## [Selected extract]
= = = =

So I am in fellowship with God if I agree with him, in heart and mind, about who He is, who I am, and what He asks of me. In that state of agreement, even as I stumble, fall, and get back up again, I remain in fellowship with Him. If I stop agreeing with Him, by saying that His standards can’t reasonably be that high, then I break fellowship with Him. If I stop agreeing with Him by saying that I am doing well enough and can relax my striving for holiness, then I break fellowship with Him.

And when I get out of agreement with Him, it takes only an instant to get back into it. Thus fellowship with God does not have to be regained through punishment or penance, but may be restored instantaneously by confession (agreement) with Him.

What does all this theology have to do with parenting? When our kids mess up, they get out of fellowship with God, and can restore fellowship with Him immediately. They don’t have to wait for His anger to cool, or endure some punishment first. Though He may discipline them in the process, they don’t have to wait for discipline to be complete before fellowship can be restored. They only have to return to a place of heart agreement with Him.

= = = =

## [Written task A]
In the passage on fellowship with God, how can fellowship be restored once someone falls out of agreement with Him?
## [Written task B]
Carry the passage on fellowship with God and parenting forward from its final sentence.

= = = =

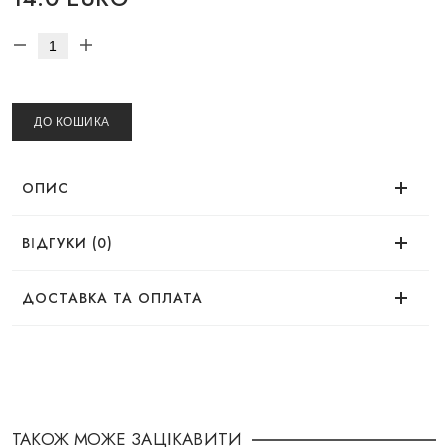
ДО КОШИКА
ОПИС
ВІДГУКИ (0)
Час використання
Немає відгуків про цей товар.
ДОСТАВКА ТА ОПЛАТА
ДОСТАВКА
Ефект
Замовлення можна оформити зручним для Вас
способом:
ТАКОЖ МОЖЕ ЗАЦІКАВИТИ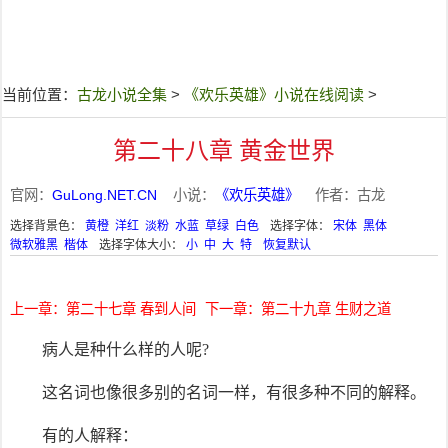
当前位置：
古龙小说全集
>
《欢乐英雄》小说在线阅读
>
第二十八章 黄金世界
官网：
GuLong.NET.CN
小说：
《欢乐英雄》
作者：古龙
选择背景色：
黄橙
洋红
淡粉
水蓝
草绿
白色
选择字体：
宋体
黑体
微软雅黑
楷体
选择字体大小：
小
中
大
特
恢复默认
上一章：第二十七章 春到人间
下一章：第二十九章 生财之道
病人是种什么样的人呢?
这名词也像很多别的名词一样，有很多种不同的解释。
有的人解释：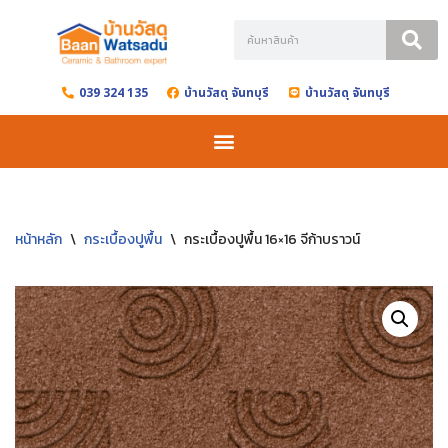
Skip
to
039 324 135
บ้านวัสดุ จันทบุรี
บ้านวัสดุ จันทบุรี
content
หน้าหลัก
\
กระเบื้องปูพื้น
\
กระเบื้องปูพื้น 16×16 จีก้าบราวน์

= = = =

## [Final answer A]
It may be restored instantly through confession, meaning agreement with Him, with no punishment or penance required.

## [Final answer B]
And when He disciplines us, He does with undiminished love and esteem for us, without anger. He does not use anger or shame, or withhold love and esteem, as tools to sanctify us. His goal is our sanctification, not our penance.

It should be the same with our kids’s relationship with us. When they mess up, our love and value should be clearly communicated as undiminished and fully affirmed. What is broken is fellowship with us, because they have gotten out of “agreement” with us as they got out of agreement with God. They should similarly be able to restore instantly with us, as they restore with God, without having to endure our coldness, our venting anger on them, our condemnation, our shaming, or any penance we might be tempted to require of them. Our process of discipline should not be some veiled requirement for them to earn their way back to our full love and esteem. They should be able to restore fellowship with us immediately, at the same time and in the same way as they restore fellowship with God.

Q: When people mess up in your family, and hurt or offend one another, is it always resolved all the way to full restoration of fellowship? Or is it minimized, suppressed or ignored? Is it the same standard of restoration for parents as for kids, or does the requirement to restore diminish as seniority and authority increase?

A: (varies)

I get a wide range of answers to this question. My impression is that some families are good about making sure all offenses and hurts are truly resolved. In families where this is true, it seems that the parents take the lead in asking forgiveness and keeping short accounts with one another and with each kid.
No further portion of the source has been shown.